The Energy Department on Wednesday asked Tanglawan Philippine LNG Inc. to comply with the conditions of the notice to proceed with its $2-billion liquefied natural gas project within six months.
“There is a provision [in the NTP] that there are still papers still to be submitted. One of the big milestones there is their seriousness to put up a 1,100-megawatt power plant of gas,” Energy Undersecretary Donato Marcos said.
Tanglawan, a joint venture of Phoenix Petroleum and China National Offshore Oil Corp., secured the NTP to build an LNG terminal in Batangas costing $686 million for the regasification terminal and a power plant worth $1.3 billion.
Tanglawan plans to break ground this year for the LNG regasification and receiving terminal with a capacity of 2.2 metric tons per annum. Commercial operations are expected to start by 2023.
“They have to do all submissions already. They have six months. The ball is in their hands,” Energy Secretary Alfonso Cusi said.
Requirements for the next six months include permits from other government agencies, environmental compliance certificate, LGU endorsement, financial closing and others.
Marcos said Tanglawan would also need to look for an offtaker of its power plant.
“They have to coordinate [with Manila Electric Co.]. Otherwise, the market or the commercial viability of the project will not push through,” he said.
Marcos said Tanglawan would have the option to sell LNG to commercial and industrial establishments and later to household and transport sectors.
“We always issue third party access permit…If some party will need it, you should sell to them also,” he said.
Meanwhile, Marcos said the applications of Excelerate Energy L.P., a US-based LNG company and FGen LNG Corp. (FGEN LNG), a wholly-owned subsidiary of Lopez-led First Gen Corp., were still pending with DoE for evaluation.

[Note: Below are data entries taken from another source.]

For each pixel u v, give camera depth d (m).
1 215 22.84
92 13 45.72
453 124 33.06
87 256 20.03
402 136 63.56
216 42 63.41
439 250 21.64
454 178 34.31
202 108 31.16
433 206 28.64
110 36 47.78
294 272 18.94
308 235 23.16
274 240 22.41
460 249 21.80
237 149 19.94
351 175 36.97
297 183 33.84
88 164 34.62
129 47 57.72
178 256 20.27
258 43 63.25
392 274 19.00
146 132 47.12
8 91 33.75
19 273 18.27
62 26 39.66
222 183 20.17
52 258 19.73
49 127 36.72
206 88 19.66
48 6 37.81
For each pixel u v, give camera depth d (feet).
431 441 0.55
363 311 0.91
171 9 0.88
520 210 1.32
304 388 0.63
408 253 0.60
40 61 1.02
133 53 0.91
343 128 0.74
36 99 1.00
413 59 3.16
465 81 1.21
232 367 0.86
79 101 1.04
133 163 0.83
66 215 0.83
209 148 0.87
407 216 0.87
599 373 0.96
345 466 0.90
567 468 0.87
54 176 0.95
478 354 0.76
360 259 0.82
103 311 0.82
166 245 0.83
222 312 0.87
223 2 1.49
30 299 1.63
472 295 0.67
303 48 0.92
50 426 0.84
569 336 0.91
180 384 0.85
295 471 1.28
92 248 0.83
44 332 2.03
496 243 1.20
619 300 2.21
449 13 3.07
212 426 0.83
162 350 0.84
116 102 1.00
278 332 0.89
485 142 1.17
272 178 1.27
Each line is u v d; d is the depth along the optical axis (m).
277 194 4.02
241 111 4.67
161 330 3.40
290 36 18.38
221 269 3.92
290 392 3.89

He said the two applicants might be given an NTP “if the market that they will declare is not an overlap to the market of the other one.”

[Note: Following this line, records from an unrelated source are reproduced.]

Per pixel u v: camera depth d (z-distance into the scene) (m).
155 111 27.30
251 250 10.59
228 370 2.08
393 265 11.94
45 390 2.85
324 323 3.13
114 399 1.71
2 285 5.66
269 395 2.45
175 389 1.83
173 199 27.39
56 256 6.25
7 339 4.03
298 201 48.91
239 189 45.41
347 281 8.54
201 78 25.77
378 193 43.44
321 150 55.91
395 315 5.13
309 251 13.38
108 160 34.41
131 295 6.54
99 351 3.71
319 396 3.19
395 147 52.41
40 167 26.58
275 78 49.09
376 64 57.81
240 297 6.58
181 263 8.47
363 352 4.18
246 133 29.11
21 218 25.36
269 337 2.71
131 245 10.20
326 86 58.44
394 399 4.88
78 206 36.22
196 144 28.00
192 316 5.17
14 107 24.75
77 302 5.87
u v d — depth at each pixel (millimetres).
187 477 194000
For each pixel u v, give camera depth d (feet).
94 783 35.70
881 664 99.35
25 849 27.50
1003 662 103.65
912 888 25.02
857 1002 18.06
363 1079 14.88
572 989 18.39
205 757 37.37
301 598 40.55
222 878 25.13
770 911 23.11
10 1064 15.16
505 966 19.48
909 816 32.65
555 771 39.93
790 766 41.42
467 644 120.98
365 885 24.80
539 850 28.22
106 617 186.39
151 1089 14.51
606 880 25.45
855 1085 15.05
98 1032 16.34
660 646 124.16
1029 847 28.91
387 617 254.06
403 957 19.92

“We have not finished the evaluation, but Tanglawan did not say that their captive market is First Gen,” Marcos said.
Cusi said state-run Philippine National Oil Co. planned to team up with Tanglawan for the LNG project.
“They’re working to partner with CNOOC, Tanglawan which at the board, we are saying yes. Let’s go there so we’ll still protect the interest of the Republic, of the people, of the consumers, of the country if there is a representation in the board,” he said.
Cusi earlier said PNOC would have an advantage because it has the franchise to operate the pipelines and the department “might elect” to give PNOC a stake in the LNG terminal project.